We’ll use the fetch()
method to pass along the request
, and if it’s successful, we’ll return it as-is.
If there was an error, though, we’ll use the caches.match()
method to try to find the offline.html
file in our cached files, and return
that instead.
// listen for requests
addEventListener('fetch', function (event) {
// Get the request
var request = event.request;
// HTML files
// Network-first
if (request.headers.get('Accept').includes('text/html')) {
event.respondWith(
fetch(request).then(function (response) {
return response;
}).catch(function (error) {
return caches.match('offline.html');
})
);
}
});
The caches.match()
method is extra awesome because you don’t even have to specific the ID of the cache (in this case, core
).
It automatically looks in all caches, and if it finds a match, returns it.
A demo
You can see this in action here.
Visit the page, then leave. Turn off your wifi connection, then jump back to the site to get the offline page.

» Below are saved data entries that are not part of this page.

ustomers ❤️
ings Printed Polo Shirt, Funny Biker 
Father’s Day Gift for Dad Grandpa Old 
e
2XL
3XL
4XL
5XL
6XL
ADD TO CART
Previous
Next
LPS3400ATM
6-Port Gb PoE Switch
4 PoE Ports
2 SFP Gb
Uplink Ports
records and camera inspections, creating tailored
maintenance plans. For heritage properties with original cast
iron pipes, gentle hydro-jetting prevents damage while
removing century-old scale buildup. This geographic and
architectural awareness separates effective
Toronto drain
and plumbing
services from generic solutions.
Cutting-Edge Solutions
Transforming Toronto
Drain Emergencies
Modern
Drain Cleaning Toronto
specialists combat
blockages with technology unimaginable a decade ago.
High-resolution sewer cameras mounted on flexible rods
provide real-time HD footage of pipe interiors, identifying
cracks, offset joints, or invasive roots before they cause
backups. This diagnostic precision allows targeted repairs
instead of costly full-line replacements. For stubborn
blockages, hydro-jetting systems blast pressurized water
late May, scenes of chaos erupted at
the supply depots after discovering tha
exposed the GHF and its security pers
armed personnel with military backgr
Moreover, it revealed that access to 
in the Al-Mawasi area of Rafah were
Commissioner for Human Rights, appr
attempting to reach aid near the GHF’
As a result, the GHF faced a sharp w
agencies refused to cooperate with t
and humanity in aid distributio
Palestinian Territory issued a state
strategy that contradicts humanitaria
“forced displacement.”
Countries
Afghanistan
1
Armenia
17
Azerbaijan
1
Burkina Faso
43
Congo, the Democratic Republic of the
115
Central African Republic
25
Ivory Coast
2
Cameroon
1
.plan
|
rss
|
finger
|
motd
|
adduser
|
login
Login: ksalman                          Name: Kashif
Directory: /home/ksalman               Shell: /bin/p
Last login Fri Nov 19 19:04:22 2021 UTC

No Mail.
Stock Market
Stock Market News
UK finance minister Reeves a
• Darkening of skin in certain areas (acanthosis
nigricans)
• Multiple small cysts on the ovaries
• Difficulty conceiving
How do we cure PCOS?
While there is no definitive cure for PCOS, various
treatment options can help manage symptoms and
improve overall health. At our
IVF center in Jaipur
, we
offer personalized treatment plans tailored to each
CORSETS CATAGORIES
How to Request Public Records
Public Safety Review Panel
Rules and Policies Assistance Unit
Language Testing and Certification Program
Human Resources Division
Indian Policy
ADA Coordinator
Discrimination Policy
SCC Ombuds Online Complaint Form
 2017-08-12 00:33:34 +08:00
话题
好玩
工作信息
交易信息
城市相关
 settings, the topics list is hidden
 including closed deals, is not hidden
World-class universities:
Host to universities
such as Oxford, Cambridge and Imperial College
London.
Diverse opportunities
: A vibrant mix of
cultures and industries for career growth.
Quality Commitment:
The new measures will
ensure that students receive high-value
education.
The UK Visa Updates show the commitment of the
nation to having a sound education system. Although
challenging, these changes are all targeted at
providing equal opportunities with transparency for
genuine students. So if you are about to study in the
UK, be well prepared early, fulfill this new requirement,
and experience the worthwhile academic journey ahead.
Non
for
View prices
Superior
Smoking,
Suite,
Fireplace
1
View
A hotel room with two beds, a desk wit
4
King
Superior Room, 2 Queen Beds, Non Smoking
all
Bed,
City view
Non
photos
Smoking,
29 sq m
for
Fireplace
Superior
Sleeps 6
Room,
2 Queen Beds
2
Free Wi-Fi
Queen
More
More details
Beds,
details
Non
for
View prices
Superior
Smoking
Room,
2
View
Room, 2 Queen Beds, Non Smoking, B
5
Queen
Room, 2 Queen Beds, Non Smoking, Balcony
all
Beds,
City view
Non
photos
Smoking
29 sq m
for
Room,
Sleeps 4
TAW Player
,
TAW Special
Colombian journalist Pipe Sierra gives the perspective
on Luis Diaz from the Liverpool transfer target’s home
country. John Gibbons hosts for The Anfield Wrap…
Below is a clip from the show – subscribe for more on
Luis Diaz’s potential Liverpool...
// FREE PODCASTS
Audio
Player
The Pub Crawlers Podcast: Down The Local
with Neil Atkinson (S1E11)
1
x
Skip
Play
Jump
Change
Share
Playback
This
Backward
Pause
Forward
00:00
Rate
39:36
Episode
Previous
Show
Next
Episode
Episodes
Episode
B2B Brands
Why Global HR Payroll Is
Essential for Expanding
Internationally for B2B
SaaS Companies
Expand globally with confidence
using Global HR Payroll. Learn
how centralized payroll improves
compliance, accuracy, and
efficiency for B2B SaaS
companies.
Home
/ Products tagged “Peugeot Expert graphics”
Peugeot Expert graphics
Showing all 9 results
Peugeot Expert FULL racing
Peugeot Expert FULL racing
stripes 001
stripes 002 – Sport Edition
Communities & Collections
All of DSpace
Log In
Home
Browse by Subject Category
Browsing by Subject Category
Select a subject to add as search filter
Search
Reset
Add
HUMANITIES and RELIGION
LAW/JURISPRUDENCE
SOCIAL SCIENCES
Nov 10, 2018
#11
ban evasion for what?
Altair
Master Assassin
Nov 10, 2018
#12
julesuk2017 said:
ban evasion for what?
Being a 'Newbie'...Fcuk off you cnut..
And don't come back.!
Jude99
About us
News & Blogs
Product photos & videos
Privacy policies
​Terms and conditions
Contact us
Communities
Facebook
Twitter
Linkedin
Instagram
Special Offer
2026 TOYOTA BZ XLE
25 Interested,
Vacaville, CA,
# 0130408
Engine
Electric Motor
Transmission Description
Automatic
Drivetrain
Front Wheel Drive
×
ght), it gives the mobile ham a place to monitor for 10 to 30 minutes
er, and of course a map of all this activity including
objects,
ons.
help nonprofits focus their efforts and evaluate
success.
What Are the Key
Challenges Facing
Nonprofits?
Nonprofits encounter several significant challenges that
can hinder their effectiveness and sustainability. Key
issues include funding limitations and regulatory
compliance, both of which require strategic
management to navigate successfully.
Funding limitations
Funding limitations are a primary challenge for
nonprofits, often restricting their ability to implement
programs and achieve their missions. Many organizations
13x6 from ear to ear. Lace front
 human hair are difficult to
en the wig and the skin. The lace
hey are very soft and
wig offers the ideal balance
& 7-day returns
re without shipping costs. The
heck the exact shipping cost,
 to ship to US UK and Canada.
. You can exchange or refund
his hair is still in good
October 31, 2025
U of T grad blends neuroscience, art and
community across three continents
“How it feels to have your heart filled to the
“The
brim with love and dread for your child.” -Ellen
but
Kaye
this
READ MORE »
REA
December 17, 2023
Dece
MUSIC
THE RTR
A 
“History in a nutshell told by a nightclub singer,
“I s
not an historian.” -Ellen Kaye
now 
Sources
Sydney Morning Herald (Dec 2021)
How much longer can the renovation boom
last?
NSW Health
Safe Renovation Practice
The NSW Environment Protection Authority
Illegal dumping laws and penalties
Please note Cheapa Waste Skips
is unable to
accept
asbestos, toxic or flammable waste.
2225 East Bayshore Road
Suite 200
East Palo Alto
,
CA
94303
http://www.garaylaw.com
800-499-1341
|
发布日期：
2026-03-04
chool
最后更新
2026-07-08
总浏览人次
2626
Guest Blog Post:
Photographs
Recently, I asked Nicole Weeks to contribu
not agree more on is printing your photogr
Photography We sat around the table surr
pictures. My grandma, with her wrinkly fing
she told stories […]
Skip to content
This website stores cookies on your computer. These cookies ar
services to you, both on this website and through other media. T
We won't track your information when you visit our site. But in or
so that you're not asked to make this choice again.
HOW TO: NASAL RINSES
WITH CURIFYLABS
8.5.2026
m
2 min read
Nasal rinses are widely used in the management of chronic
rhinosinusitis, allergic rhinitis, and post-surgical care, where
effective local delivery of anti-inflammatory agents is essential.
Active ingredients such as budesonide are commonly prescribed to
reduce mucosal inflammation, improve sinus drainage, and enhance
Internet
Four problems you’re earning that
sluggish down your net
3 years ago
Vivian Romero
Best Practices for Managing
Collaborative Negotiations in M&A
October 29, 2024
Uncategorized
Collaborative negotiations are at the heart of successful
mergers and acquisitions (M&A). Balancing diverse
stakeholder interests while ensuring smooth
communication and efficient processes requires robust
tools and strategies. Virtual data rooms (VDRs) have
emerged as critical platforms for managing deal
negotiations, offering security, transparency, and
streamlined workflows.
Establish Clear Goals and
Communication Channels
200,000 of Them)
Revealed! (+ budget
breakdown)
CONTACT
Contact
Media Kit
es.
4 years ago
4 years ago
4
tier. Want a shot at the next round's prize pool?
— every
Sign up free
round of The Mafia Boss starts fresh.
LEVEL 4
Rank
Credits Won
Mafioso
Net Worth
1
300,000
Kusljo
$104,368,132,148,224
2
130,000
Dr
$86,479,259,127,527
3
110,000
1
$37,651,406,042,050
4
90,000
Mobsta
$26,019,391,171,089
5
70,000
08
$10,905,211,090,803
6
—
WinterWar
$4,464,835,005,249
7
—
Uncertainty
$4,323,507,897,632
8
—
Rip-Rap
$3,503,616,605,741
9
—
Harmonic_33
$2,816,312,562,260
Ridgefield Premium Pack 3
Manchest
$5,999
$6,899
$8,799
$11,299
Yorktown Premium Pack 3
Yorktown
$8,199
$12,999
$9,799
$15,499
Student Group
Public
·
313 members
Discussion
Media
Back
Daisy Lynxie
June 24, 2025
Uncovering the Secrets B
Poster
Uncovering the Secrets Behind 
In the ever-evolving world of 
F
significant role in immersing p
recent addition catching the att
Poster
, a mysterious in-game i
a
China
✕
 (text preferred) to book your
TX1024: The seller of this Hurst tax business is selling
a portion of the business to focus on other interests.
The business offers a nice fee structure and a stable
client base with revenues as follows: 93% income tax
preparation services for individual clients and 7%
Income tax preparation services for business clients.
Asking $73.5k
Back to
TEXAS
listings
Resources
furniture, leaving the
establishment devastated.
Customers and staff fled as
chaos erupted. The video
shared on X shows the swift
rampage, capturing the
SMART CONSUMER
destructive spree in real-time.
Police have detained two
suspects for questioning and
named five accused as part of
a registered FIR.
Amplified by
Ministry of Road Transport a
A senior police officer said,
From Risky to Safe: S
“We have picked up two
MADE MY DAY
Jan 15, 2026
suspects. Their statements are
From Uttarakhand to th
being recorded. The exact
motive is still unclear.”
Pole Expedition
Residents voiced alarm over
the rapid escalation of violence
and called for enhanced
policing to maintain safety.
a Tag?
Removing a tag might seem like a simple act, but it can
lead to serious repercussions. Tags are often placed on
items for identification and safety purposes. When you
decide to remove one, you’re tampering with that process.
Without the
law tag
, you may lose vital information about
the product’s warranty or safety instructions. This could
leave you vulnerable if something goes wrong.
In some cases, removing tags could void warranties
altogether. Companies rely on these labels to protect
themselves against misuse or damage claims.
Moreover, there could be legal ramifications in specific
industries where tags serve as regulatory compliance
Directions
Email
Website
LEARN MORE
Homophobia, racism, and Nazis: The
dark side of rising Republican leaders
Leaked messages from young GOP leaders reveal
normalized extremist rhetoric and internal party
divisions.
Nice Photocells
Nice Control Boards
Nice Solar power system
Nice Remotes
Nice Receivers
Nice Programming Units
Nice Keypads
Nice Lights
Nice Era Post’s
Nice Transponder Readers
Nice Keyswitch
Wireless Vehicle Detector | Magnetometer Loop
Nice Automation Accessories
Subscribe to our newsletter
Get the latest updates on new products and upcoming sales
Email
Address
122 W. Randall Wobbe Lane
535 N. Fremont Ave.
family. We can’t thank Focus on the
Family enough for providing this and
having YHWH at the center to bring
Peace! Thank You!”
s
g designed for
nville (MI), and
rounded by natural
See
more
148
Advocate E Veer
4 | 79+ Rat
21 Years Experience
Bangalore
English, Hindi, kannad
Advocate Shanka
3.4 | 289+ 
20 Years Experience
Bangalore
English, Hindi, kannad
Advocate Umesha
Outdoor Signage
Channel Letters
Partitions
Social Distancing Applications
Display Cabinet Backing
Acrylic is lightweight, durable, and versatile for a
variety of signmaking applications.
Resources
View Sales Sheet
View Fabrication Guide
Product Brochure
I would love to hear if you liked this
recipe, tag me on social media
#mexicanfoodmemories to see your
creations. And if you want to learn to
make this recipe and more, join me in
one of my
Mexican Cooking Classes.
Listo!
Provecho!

You can dig into the source code on GitHub.
A bug fix
When I first deployed my service worker, I ran into a bug in Chrome that was sometimes throwing errors in the console.
I found a solution on StackOverflow that checks for a few things first and seems to prevent the error from happening.
// listen for requests
addEventListener('fetch', function (event) {
// Get the request
var request = event.request;
// Bug fix
// https://stackoverflow.com/a/49719964
if (event.request.cache === 'only-if-cached' && event.request.mode !== 'same-origin') return;
// HTML files
// Network-first
if (request.headers.get('Accept').includes('text/html')) {
event.respondWith(
fetch(request).then(function (response) {
return response;
}).catch(function (error) {
return caches.match('offline.html');
})
);
}
});
Browser support
Service workers work in all modern browsers, but have no IE support.
There’s no polyfill, either. Treat this as a progressive enhancement.